[DATASET CONTENT]
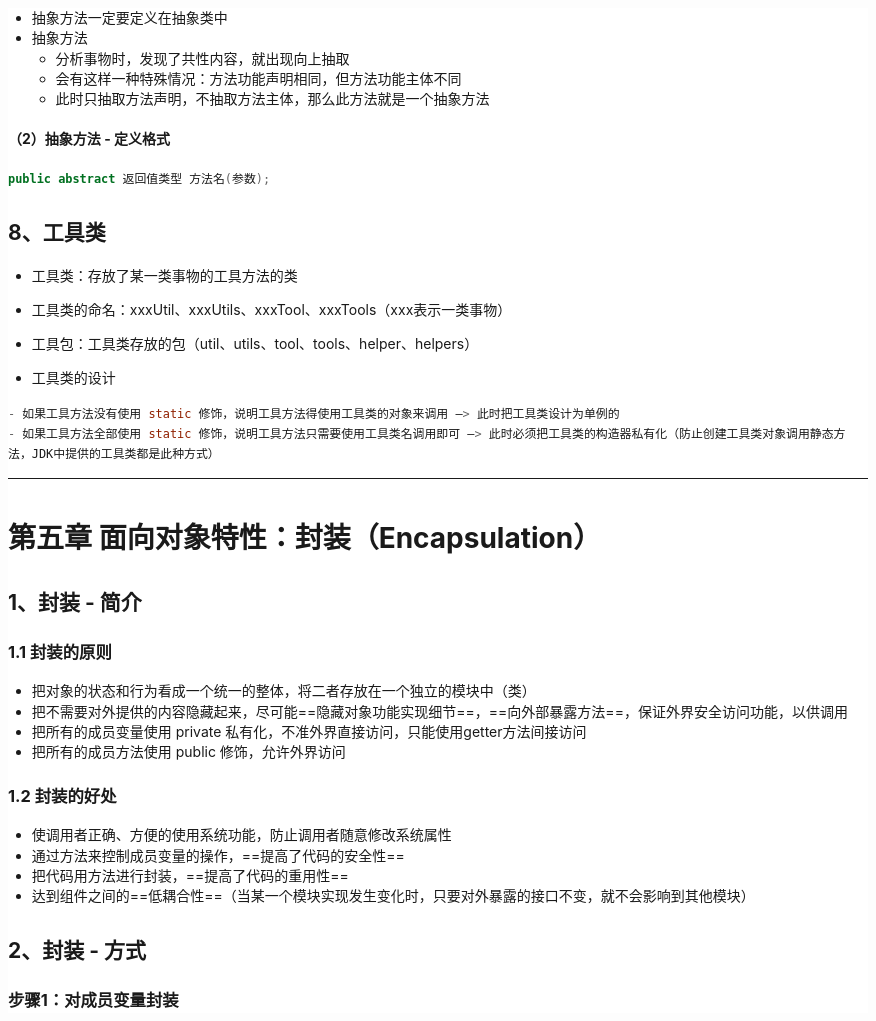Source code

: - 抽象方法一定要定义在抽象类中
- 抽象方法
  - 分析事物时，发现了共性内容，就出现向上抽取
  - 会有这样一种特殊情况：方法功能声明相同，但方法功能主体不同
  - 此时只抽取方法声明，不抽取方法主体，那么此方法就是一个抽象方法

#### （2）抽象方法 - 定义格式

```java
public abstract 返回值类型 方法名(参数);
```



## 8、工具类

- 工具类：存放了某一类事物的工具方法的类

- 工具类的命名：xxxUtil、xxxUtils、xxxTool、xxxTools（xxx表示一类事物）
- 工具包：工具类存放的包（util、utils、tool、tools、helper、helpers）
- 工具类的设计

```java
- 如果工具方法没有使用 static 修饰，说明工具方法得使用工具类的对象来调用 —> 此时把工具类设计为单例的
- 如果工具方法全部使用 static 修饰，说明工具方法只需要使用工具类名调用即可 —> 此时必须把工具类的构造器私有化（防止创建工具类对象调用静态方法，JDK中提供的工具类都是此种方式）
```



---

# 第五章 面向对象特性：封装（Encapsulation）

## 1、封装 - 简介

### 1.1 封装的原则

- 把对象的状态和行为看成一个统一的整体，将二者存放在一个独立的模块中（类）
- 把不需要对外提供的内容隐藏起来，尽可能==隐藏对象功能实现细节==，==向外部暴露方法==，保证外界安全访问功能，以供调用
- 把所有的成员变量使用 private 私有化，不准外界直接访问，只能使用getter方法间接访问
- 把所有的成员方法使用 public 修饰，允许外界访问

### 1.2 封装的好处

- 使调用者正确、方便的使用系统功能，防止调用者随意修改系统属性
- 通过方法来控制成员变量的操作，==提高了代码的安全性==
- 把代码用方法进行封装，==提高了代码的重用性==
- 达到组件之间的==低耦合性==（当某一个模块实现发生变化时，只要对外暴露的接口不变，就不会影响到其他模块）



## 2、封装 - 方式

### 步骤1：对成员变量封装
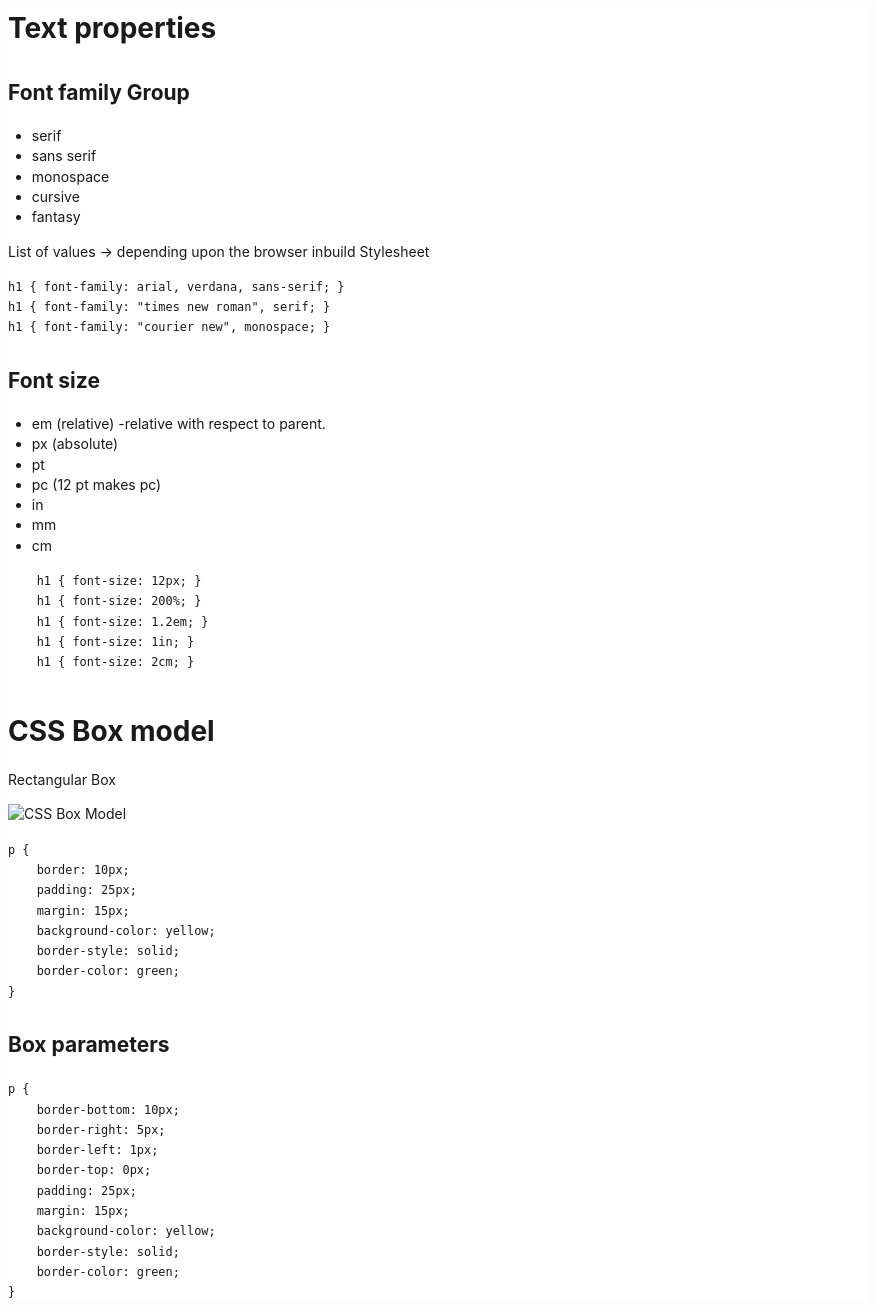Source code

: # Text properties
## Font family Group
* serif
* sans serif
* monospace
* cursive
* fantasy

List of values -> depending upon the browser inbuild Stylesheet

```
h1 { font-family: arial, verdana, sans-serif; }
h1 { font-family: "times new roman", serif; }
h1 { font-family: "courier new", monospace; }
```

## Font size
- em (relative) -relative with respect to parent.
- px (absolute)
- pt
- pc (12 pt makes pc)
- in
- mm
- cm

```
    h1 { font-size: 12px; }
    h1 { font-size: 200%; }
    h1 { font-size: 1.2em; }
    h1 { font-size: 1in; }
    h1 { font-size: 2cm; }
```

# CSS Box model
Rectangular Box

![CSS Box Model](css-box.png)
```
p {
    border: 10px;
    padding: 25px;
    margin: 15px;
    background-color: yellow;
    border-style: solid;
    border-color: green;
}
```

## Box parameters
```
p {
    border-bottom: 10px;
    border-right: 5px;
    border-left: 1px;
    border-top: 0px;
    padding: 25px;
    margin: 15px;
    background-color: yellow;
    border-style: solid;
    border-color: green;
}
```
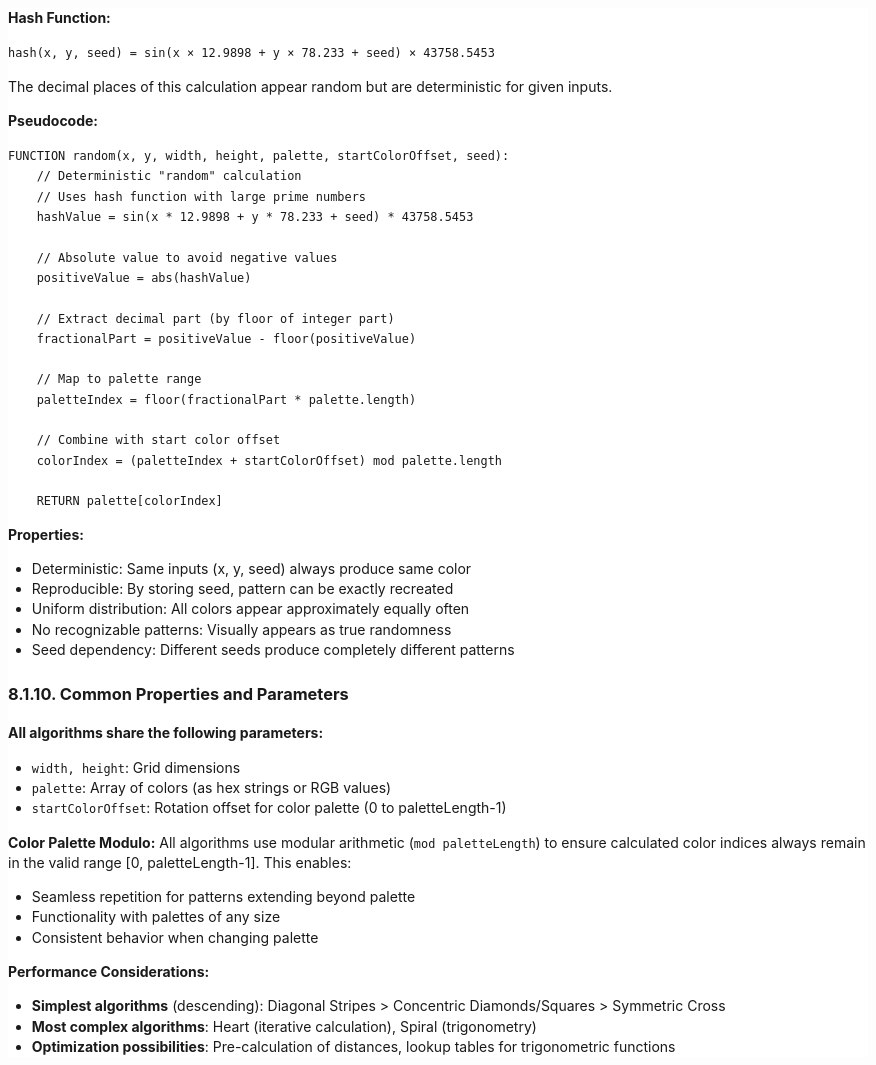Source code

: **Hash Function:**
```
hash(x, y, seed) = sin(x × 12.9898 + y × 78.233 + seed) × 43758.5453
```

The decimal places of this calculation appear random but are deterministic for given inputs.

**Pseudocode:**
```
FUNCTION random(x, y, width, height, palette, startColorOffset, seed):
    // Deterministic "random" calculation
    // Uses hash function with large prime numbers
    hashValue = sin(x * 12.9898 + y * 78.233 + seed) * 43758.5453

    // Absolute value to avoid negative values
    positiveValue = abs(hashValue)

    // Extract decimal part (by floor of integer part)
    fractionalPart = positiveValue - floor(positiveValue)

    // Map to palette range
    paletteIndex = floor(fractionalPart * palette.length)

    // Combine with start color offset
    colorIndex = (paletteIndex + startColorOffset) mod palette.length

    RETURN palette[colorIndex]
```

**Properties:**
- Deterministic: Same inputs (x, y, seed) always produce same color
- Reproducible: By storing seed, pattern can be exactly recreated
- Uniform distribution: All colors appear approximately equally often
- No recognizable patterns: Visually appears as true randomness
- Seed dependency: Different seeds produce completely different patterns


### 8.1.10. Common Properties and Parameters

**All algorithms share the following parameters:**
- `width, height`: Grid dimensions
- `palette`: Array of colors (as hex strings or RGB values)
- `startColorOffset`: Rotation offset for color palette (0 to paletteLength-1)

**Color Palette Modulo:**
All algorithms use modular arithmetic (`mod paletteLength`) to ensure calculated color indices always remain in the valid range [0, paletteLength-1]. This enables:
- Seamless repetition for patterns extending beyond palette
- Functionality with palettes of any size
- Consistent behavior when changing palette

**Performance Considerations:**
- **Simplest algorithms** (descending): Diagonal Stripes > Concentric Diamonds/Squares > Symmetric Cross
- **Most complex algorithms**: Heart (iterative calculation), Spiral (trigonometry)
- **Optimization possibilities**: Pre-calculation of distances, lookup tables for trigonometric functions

[HOW TO COMPLETE THIS TASK] How many of the lines above include the word "paletteLength"? State that number and nothing else.

[TASK SOLUTION] 2